## What the task requires
The records below are to be returned word for word, with pictures left out.

(Saved data entries)

----

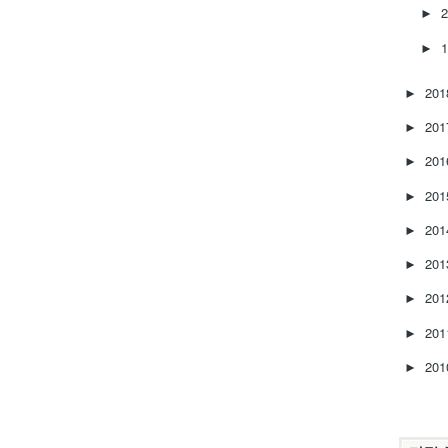
►
►
20
►
20
►
20
►
20
►
20
►
20
►
20
►
20
►
20
►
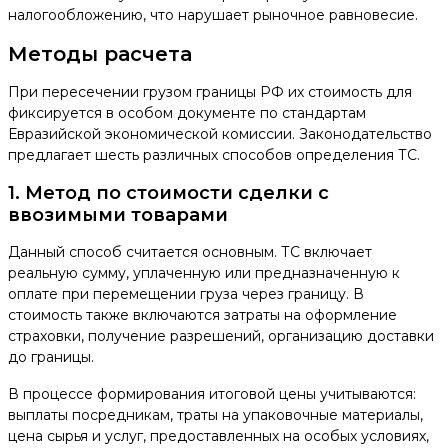
налогообложению, что нарушает рыночное равновесие.
Методы расчета
При пересечении грузом границы РФ их стоимость для
фиксируется в особом документе по стандартам
Евразийской экономической комиссии. Законодательство
предлагает шесть различных способов определения ТС.
1. Метод по стоимости сделки с
ввозимыми товарами
Данный способ считается основным. ТС включает
реальную сумму, уплаченную или предназначенную к
оплате при перемещении груза через границу. В
стоимость также включаются затраты на оформление
страховки, получение разрешений, организацию доставки
до границы.
В процессе формирования итоговой цены учитываются:
выплаты посредникам, траты на упаковочные материалы,
цена сырья и услуг, предоставленных на особых условиях,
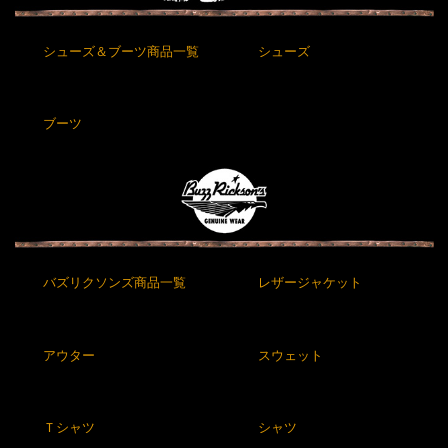
シューズ＆ブーツ商品一覧
シューズ
ブーツ
バズリクソンズ商品一覧
レザージャケット
アウター
スウェット
Ｔシャツ
シャツ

----

## Solution to this problem
►
►
20
►
20
►
20
►
20
►
20
►
20
►
20
►
20
►
20
►
налогообложению, что нарушает рыночное равновесие.
Методы расчета
При пересечении грузом границы РФ их стоимость для
фиксируется в особом документе по стандартам
Евразийской экономической комиссии. Законодательство
предлагает шесть различных способов определения ТС.
1. Метод по стоимости сделки с
ввозимыми товарами
Данный способ считается основным. ТС включает
реальную сумму, уплаченную или предназначенную к
оплате при перемещении груза через границу. В
стоимость также включаются затраты на оформление
страховки, получение разрешений, организацию доставки
до границы.
В процессе формирования итоговой цены учитываются:
выплаты посредникам, траты на упаковочные материалы,
цена сырья и услуг, предоставленных на особых условиях,
シューズ＆ブーツ商品一覧
シューズ
ブーツ
バズリクソンズ商品一覧
レザージャケット
アウター
スウェット
Ｔシャツ
シャツ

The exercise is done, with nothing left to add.